[Collected data]
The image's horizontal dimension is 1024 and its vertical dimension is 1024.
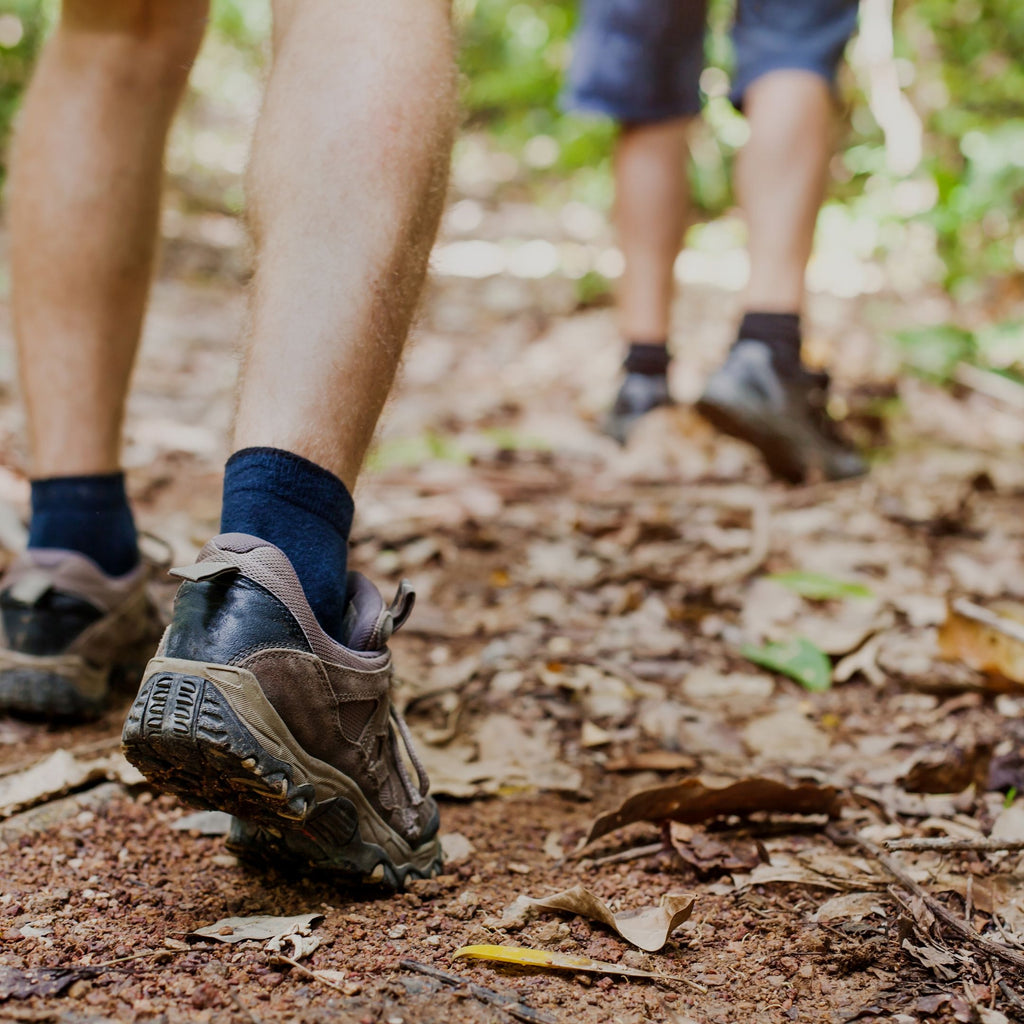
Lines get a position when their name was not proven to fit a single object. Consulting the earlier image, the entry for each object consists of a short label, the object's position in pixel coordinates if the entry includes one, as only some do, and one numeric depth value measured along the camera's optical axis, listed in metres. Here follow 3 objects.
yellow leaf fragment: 0.97
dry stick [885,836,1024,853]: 1.12
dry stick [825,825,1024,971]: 0.98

● **Problem statement**
Filter the records above and copy every line that contains the word "stick".

● **Output**
dry stick [885,836,1024,853]: 1.12
dry stick [825,825,1024,971]: 0.98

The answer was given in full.